The change won unanimous cross-party backing, with Conservative councillor Robert Nemeth saying that Brighton and Hove should inspire other cities and lead the way in protecting bees.
Councillor Nemeth is a beekeeper and called on the council to put the new policy in place as quickly as possible.
He said: “When the negotiations get tough, the wildlife elements get pushed aside.
“My concern is the lack of urgency and potential watering down of the requirement.”
The committee was told that a planning condition requiring bee bricks in all suitable properties could be in place by the start of September.
Bee bricks give solitary bees such as the non-aggressive red mason and leafcutters a place to lay their eggs, councillors were told.
Once the bees have found a place to lay their eggs, they seal the entrance with mud and chewed-up vegetation, with the offspring emerging the following spring when the cycle starts again.

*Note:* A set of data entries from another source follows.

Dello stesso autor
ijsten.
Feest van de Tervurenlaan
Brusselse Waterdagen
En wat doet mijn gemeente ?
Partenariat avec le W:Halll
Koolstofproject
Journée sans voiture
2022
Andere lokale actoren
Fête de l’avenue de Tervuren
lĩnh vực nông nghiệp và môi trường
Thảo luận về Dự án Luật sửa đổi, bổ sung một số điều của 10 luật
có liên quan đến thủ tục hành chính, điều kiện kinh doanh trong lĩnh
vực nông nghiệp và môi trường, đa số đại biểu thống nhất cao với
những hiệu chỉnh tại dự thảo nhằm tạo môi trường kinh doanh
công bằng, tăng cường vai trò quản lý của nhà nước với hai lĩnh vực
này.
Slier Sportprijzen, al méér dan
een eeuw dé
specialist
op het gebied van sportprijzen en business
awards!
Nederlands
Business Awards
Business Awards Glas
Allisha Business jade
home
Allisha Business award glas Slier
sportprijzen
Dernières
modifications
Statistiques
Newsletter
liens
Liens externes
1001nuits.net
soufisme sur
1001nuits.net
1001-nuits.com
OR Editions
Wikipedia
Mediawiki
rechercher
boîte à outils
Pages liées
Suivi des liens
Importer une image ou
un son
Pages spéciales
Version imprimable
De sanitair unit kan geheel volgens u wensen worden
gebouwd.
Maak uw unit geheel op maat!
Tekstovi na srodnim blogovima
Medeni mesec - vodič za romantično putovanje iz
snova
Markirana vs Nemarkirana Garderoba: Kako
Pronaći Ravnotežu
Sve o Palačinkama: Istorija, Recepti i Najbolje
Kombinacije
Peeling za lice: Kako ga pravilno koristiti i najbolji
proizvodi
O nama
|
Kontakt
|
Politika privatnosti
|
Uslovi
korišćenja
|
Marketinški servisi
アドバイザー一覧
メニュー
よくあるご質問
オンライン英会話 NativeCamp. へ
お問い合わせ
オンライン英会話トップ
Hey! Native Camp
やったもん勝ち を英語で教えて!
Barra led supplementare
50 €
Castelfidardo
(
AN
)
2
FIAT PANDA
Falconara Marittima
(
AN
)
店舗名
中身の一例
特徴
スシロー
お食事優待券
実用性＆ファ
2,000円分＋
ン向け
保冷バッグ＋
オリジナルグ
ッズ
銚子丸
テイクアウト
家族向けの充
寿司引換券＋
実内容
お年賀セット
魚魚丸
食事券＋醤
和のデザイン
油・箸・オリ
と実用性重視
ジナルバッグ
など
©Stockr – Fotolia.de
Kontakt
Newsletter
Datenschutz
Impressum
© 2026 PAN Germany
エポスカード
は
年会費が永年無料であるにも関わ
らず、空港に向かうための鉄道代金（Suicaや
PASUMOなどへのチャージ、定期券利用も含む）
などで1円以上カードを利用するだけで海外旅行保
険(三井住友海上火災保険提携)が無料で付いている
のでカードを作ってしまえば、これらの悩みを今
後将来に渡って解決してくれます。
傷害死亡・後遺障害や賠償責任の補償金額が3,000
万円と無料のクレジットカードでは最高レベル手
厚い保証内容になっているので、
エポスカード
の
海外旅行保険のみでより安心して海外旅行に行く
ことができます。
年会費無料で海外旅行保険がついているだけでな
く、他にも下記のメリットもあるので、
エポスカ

The committee also received an update on a proposed change to planning policy to encourage developers to include swift boxes in their schemes to protect the endangered birds.
Research is under way and a further report is expected when the committee next meets in September.
Campaigners previously told councillors that swifts are under threat in Brighton as the largest and oldest colony was based around the Brighton General Hospital site which is expected to be redeveloped.
Swifts cannot perch or land on the ground so spend their life flying except during the breeding season.
They used to nest in trees but today they are almost totally reliant on houses for nesting sites but modern construction methods have made it hard for them to find nesting spots.
Councillors were told that swifts were loyal to their nesting sites, with Brighton’s biggest colony placed at risk by plans for housing.
They agreed to give officials more time to obtain specialist advice before agreeing what would be “best practice”.